Par un mémoire en défense, enregistré le 18 décembre 2019, la Nouvelle-Calédonie conclut au rejet de la requête.
Elle soutient que :
- la requête, qui ne contient l’exposé d’aucune conclusion et d’aucun moyen, méconnaît les dispositions de l’article R. 411-1 du code de justice administrative et est ainsi irrecevable ;
- en tout état de cause, la suspension contestée était justifiée.
Vu les autres pièces du dossier.
Vu :
- la loi organique n° 99-209 et la loi n° 99-210 du 19 mars 1999, toutes deux relatives à la Nouvelle-Calédonie ;
- le code de la route ;
N° 1900420 2
- le code de la route de la Nouvelle-Calédonie ;
- le code de justice administrative dans sa version applicable en Nouvelle-Calédonie.
Les parties ont été régulièrement averties du jour de l’audience.
Ont été entendus au cours de l’audience publique du 13 février 2020 :
- le rapport de M. Briquet, premier conseiller,
- les conclusions de Mme Peuvrel, rapporteur public,
- et les observations de Mme Voirin, représentant la Nouvelle-Calédonie.

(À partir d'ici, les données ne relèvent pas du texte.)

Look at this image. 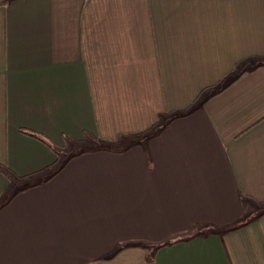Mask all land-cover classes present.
<instances>
[{
    "label": "crops",
    "instance_id": "1",
    "mask_svg": "<svg viewBox=\"0 0 264 264\" xmlns=\"http://www.w3.org/2000/svg\"><path fill=\"white\" fill-rule=\"evenodd\" d=\"M20 128L129 148L17 192ZM1 204L0 264H264V0H3Z\"/></svg>",
    "mask_w": 264,
    "mask_h": 264
},
{
    "label": "trees",
    "instance_id": "2",
    "mask_svg": "<svg viewBox=\"0 0 264 264\" xmlns=\"http://www.w3.org/2000/svg\"><path fill=\"white\" fill-rule=\"evenodd\" d=\"M191 112H192V109L187 110L185 112H181V113L175 114L172 117L173 118L183 117V116L188 115ZM19 130L22 133H24V134H26L28 136L34 137V138L40 140L41 142H43L44 144H46L55 153L56 159L51 164H49L48 166H46L44 168L45 170H48V173H47L46 177H44L42 179H39L37 181H32V179H30V175H26V176H22V177H17L19 179H22L23 182H24V186L22 188L18 189L17 192L23 191L25 189H28L30 187H33V186L38 185V184H41V183H46L52 177H54L64 167V165L70 159H72L73 157L78 156V155H80V154H82V153H84L86 151H99V150H109V151H111V150H114V151H117V152H125L129 148L128 145H124L121 148H118V150H115V149H112V148H109V147H99L97 145H94L93 147H82L81 149H79L78 151L72 153L71 155L67 156L66 158L61 159V156L59 154V150L57 148H54L53 147L56 144L53 141H51L49 138H47L46 136H44L42 133L37 132L35 130L27 129V128H20ZM84 136H85L84 139L65 138L64 139V144L61 145V146L59 145V146L60 147H62V146L65 147L66 145L69 144V140L70 141H74V142H78V143L79 142L80 143H85V142L90 143L91 141L94 142L95 140L98 141L94 136H91V134H88L87 132H85ZM115 145H114V147H115ZM13 177H16V176L13 175ZM15 193L16 192L12 193V195H14ZM9 199H10V197H9ZM4 204H1L0 207L2 205H4ZM234 228L235 227L228 228L227 230H232ZM175 242H177V240H175V239L167 240V241L162 242L159 245H157L156 248H160V247H163V246H166V245H170V244H173Z\"/></svg>",
    "mask_w": 264,
    "mask_h": 264
},
{
    "label": "rangeland",
    "instance_id": "3",
    "mask_svg": "<svg viewBox=\"0 0 264 264\" xmlns=\"http://www.w3.org/2000/svg\"><path fill=\"white\" fill-rule=\"evenodd\" d=\"M3 0H0V3L2 2ZM129 140L130 139H123V141H122V146H124L125 144H127L128 142H129ZM94 145H97V146H99V147H109V148H114V145L115 144H113V143H109V142H105V141H91L90 143H88V142H85V143H78V142H74V141H70L69 140V144L68 145H66L65 147H60L59 145H55V146H53L54 148H57L58 150H59V154H60V156H61V159H64V158H66L67 156H69V155H71L72 153H74V152H76V151H78L79 149H81L82 147H93ZM116 146V145H115ZM118 146L119 147H121V144L119 145L118 144ZM47 173H48V170H45L44 171V173H42L41 175H38V176H36V175H34L35 177L34 178H32V181H37V180H39V179H42V178H44V177H46V175H47Z\"/></svg>",
    "mask_w": 264,
    "mask_h": 264
}]
</instances>
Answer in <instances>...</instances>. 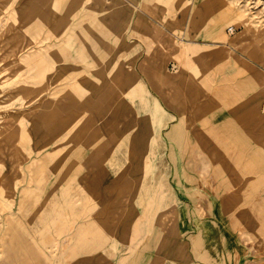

Une note en délibéré, présentée par la Nouvelle-Calédonie, a été enregistrée le 18 février 2020.
Considérant ce qui suit :
1. Aux termes de l’article R. 247-2 du code de la route de la Nouvelle-Calédonie : « Lorsque l’état alcoolique est établi au moyen d’un appareil homologué, comme il est dit au premier alinéa de l’article R. 247-1 ou lorsque les vérifications mentionnées aux articles L. […]. 234-5 apportent la preuve de cet état, le président du gouvernement de la Nouvelle- Calédonie prononce, dans les soixante-douze heures de la rétention du permis, la suspension du permis de conduire pour une durée qui ne peut excéder six mois. Il en est de même si le conducteur a refusé de se soumettre aux épreuves et vérifications destinées à établir la preuve de l’état alcoolique. ».
2. Mme X. a été interpelée le 12 octobre 2019 par les services de police alors qu’elle conduisait dans un état d’ébriété manifeste. Emmenée ensuite au commissariat, elle s’est alors révélée dans l’incapacité de souffler dans l’éthylomètre, ce qui a amené le président du gouvernement de la Nouvelle-Calédonie à suspendre la validité de son permis de conduire pour une durée de six mois par un arrêté n° 2019-1017/GNC-Pr-Ret du 15 octobre 2019, en se fondant sur le fait que l’intéressée avait refusé de se soumettre aux vérifications tendant à établir son état alcoolique. Souhaitant pouvoir récupérer l’usage de son permis, Mme X. a ultérieurement introduit le présent recours, afin de demander l’annulation de cet arrêté. A cet effet, elle fait valoir, par un moyen unique, que celui-ci est entaché d’erreur de fait. Ainsi, si elle reconnait son état d’ébriété le 12 octobre 2019 – lequel a au demeurant pu finalement être mesuré six heures après l’interpellation à 0,71 milligrammes par litre -, elle conteste néanmoins avoir refusé de se soumettre aux vérifications mais estime seulement n’avoir pas été physiquement en mesure de souffler de manière régulière et constante dans l’éthylomètre au moment de son interpellation. Toutefois, dans les circonstances particulières de l’espèce, cette incapacité physique momentanée, sans doute en partie aidée par une alcoolisation avancée, doit être assimilée à un refus de se soumettre aux vérifications, et ce d’autant plus que l’objet de la suspension envisagée par l’article R. 247-2 du code de la route de la Nouvelle-Calédonie n’est pas tant de sanctionner le refus de coopérer – lequel ne sert que d’élément de preuve – que de réprimer l’état alcoolique au volant, état qui n’est ici nullement contesté. Dans ces conditions, la requête ne pourra qu’être rejetée.
N° 1900420
D E C I D E :
Article 1er : La requête de Mme X. est rejetée.